You dont know what love is

Sophia Domancich et Simon Goubert

par Sophie Chambon le 09/04/2007

Note: 9.0    

Entre les textures affranchies du trio DAG et les envolées excitantes de Pentacle, quintette plus cuivré qui s’abandonne aux "Triana moods" Sophia Domancich et Simon Goubert tentent pour la première fois un album en duo. Sur un répertoire largement original (ils composent et improvisent également à deux), voilà une autre tentation/ tentative, décidément réussie pour une oreille capable de goûter les nuances de leur musique. C’est que leur double univers, confondu ici sans excessive fusion est singulièrement excitant pour qui a commencé à s’y aventurer.

Tout est ici soigneusement conçu et exécuté même si tout n’est pas véritablement écrit. Et l’album a une couleur originale vite reconnaissable, due à la personnalité de la pianiste Sophia Domancich. Elle s’abandonne toujours aussi élégamment à ses propres rêves, entretenant la surprise par des changements abrupts de rythme, des interruptions, ou des reprises abondamment répétées. Une conception intimiste de la musique, une poétique du jazz portée à un rare degré, avec des sonorités plutôt sombres dessinées par le duo, sur un arrière plan de mélancolie, dépourvue de sensiblerie. Une émotion plutôt froide, une sensibilité qui affleure mais jamais ne déborde, sans évanescence. On ne s’étonnera donc pas de les voir reprendre avec succès le "Lonely woman" d’Ornette Coleman, devenu pour nombre de musiciens actuels, une sorte de passage obligé, mais aussi le beau thème de Mal Waldron "Seagulls from Kristiansund" : ils s’ancrent ainsi dans la lignée de ce pianiste de l’épure, qui savait créer une véritable fascination par d’abondantes répétitions tout à fait compulsives ("All alone").

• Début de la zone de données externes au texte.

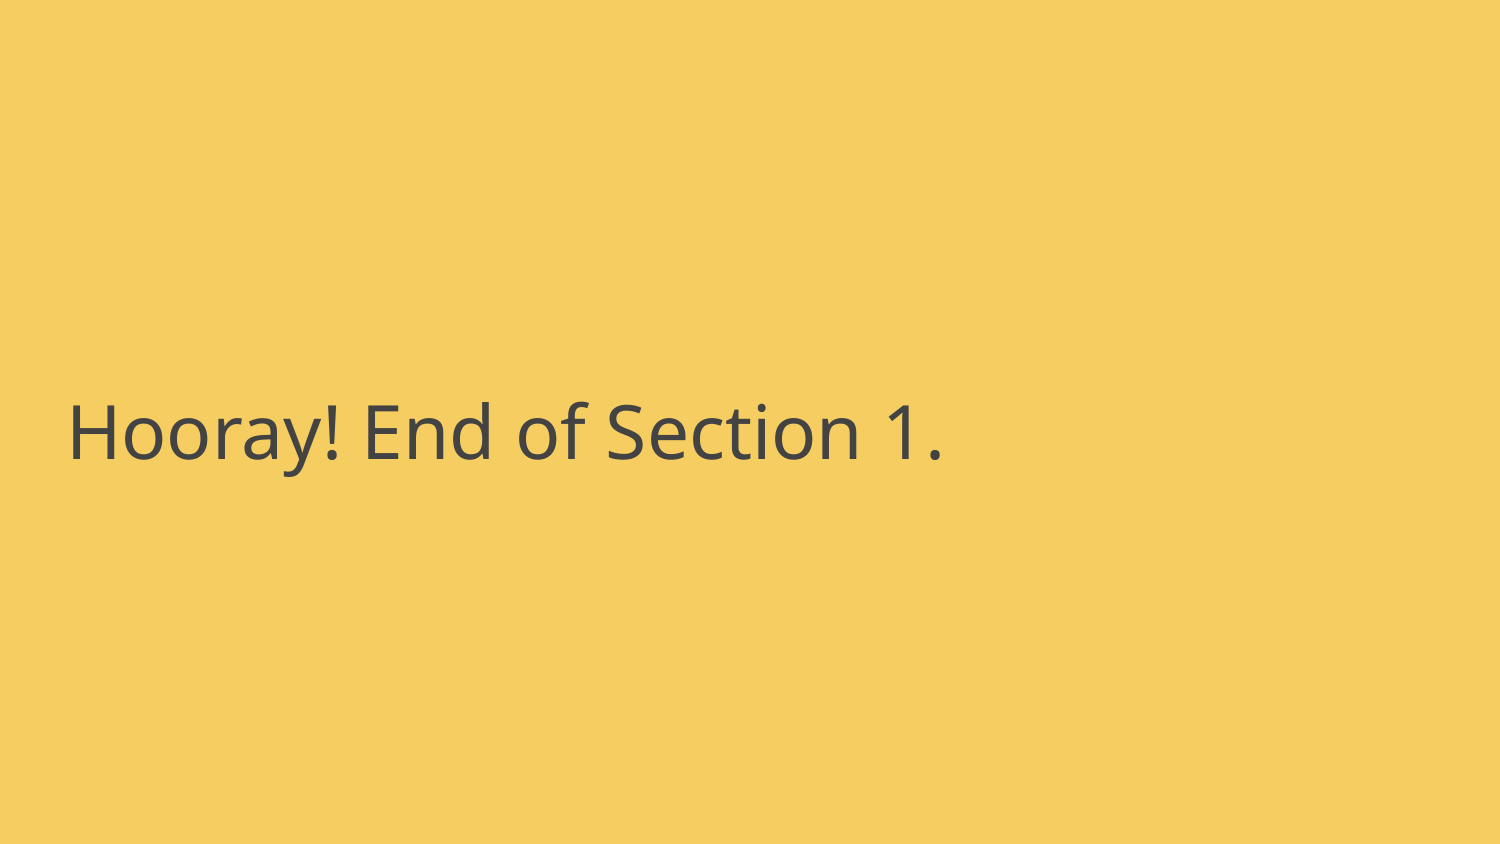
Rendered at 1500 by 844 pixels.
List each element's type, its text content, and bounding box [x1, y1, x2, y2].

title Hooray! End of Section 1. [51, 369, 1449, 475]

Simon Goubert accompagne, soutient, habille parfois en fond sonore, comble les vides ou recrée, souligne les lignes de force de sa partenaire. Si leurs rôles sont assez finement répartis, on ne peut pas vraiment dire qu’il s’agisse d’une pianiste accompagnée d’un batteur, il serait plus juste d’évoquer des solistes construisant de pair leur interprétation. Simon Goubert pense aussi en termes mélodiques tout en s’inscrivant dans la grande tradition des batteurs de jazz. Mais son jeu à la variété infinie (tout un festival sur caisse claire, grosse caisse, cymbales) sait s’accommoder des discontinuités évidentes, recherchées par sa pianiste. Et de toute façon la mélodie ne fait pas loi. Ce qui l’emporte au fond est infiniment plus subtil, une manière d’être et de jouer ensemble, de poursuivre un dialogue engagé hors scène. C’est que ces deux là se connaissent parfaitement. Eux seuls peuvent nous dire "You don’t know what love is".